Texto del ejercicio:
□ □ □ □ □ □ □

Histórico
21 junio 2011Francisco Ortí

Villas-Boas, el nuevo ‘special one’ del Chelsea

Cuando José Mourinho abandonó el Chelsea, el vestuario de Stamford Bridge explotó en elogios hacia el que había sido su entrenador durante los últimos cuatro años. Una de las declaraciones más sorprendentes fue la de Ashley Cole. El lateral izquierdo reconoció que Mourinho le facilitaba el trabajo a sus futbolistas entregándoles extensos dossiers sobre el equipo rival y un detallado informe a cada jugador sobre el adversario con el que más se encontrarían en el terreno de juego en función de su posición en el once. Por ejemplo, antes de cada encuentro, Ashley Cole recibía una radiografía de los defectos y virtudes del extremo derecho rival.

□ □ □ □ □ □ □

Conjunto de datos:

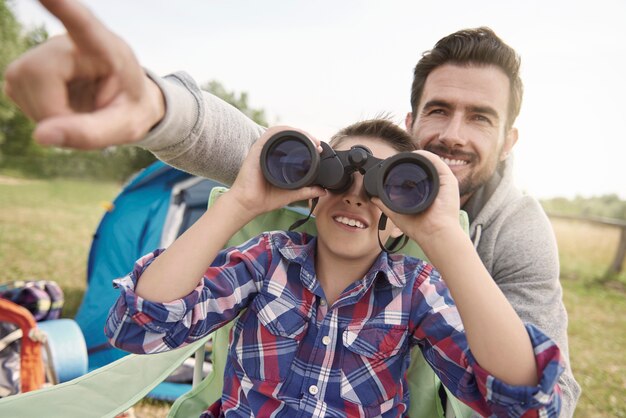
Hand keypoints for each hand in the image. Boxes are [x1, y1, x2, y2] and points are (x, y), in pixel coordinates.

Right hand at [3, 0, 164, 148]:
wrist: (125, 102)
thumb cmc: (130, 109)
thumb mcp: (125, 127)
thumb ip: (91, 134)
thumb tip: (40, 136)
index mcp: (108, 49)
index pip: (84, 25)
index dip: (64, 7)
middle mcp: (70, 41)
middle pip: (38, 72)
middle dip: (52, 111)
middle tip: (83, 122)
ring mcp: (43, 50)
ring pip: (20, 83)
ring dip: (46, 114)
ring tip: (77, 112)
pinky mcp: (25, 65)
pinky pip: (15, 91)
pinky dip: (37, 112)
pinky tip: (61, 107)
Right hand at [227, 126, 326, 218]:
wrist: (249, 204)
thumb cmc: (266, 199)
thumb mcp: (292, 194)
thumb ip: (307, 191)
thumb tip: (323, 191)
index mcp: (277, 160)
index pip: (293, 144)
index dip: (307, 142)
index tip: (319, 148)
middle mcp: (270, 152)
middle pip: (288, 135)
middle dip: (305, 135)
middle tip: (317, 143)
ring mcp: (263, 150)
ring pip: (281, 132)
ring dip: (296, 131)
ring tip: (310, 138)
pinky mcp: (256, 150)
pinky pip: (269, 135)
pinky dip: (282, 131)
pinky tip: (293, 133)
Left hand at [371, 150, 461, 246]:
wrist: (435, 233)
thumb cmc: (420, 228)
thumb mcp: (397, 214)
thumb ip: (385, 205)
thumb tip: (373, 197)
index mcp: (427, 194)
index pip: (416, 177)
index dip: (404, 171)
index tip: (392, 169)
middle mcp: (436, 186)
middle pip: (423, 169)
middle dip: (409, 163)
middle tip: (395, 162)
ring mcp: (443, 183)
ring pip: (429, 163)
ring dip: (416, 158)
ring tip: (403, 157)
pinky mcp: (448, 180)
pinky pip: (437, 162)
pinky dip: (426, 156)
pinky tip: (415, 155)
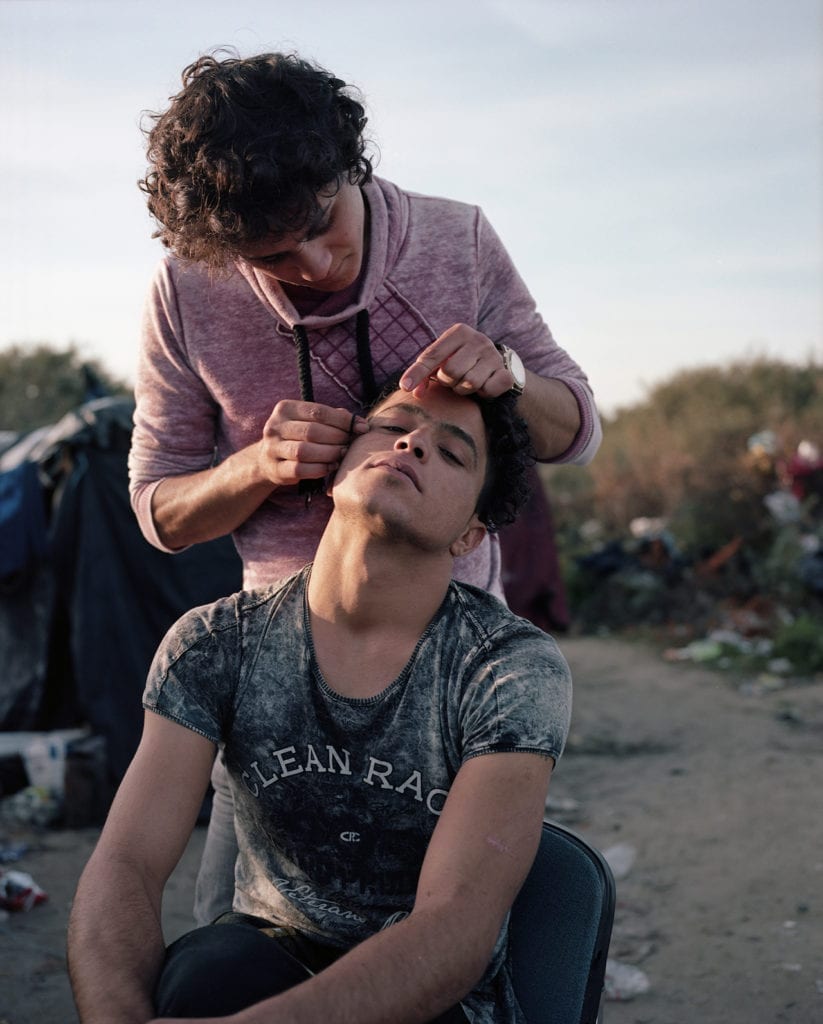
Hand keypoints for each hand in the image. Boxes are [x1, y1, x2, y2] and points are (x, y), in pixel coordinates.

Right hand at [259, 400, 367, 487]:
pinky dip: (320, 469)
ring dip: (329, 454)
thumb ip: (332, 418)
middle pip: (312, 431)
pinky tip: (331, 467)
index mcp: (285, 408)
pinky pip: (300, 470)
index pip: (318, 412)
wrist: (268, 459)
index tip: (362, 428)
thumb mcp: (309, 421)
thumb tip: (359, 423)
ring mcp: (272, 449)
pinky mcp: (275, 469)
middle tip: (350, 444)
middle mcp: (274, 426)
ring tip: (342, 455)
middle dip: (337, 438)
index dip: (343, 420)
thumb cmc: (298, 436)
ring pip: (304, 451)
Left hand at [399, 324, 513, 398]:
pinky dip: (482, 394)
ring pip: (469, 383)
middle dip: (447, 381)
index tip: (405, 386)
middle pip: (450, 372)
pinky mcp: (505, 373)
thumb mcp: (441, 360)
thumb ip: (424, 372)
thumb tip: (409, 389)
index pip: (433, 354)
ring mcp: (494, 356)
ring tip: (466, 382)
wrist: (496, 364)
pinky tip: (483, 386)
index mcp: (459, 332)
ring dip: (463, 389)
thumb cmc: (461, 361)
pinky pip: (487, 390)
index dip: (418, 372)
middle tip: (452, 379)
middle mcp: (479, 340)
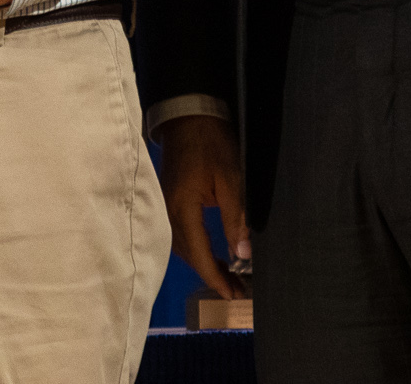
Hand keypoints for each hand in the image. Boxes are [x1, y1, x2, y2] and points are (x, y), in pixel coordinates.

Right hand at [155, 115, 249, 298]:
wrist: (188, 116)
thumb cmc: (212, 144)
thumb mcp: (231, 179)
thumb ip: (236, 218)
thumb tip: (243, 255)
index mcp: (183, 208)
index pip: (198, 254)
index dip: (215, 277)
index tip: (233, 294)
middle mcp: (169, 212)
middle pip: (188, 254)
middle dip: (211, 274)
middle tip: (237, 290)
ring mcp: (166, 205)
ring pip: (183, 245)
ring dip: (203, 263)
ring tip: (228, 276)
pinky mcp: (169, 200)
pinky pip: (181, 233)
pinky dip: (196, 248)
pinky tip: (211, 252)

□ □ □ □ □ □ □

Completa lo siguiente:
**1.** Transcribe del texto del ejercicio todo el fragmento que va desde "Cuando José Mourinho" hasta "extremo derecho rival.", ambos incluidos.
**2.** Según el texto del ejercicio, ¿durante cuántos años había sido José Mourinho entrenador del Chelsea cuando lo abandonó?
Para responder, utiliza únicamente el texto del ejercicio y no las líneas.

Soluciones:
**1.**
Cuando José Mourinho abandonó el Chelsea, el vestuario de Stamford Bridge explotó en elogios hacia el que había sido su entrenador durante los últimos cuatro años. Una de las declaraciones más sorprendentes fue la de Ashley Cole. El lateral izquierdo reconoció que Mourinho le facilitaba el trabajo a sus futbolistas entregándoles extensos dossiers sobre el equipo rival y un detallado informe a cada jugador sobre el adversario con el que más se encontrarían en el terreno de juego en función de su posición en el once. Por ejemplo, antes de cada encuentro, Ashley Cole recibía una radiografía de los defectos y virtudes del extremo derecho rival.

**2.** Durante cuatro años.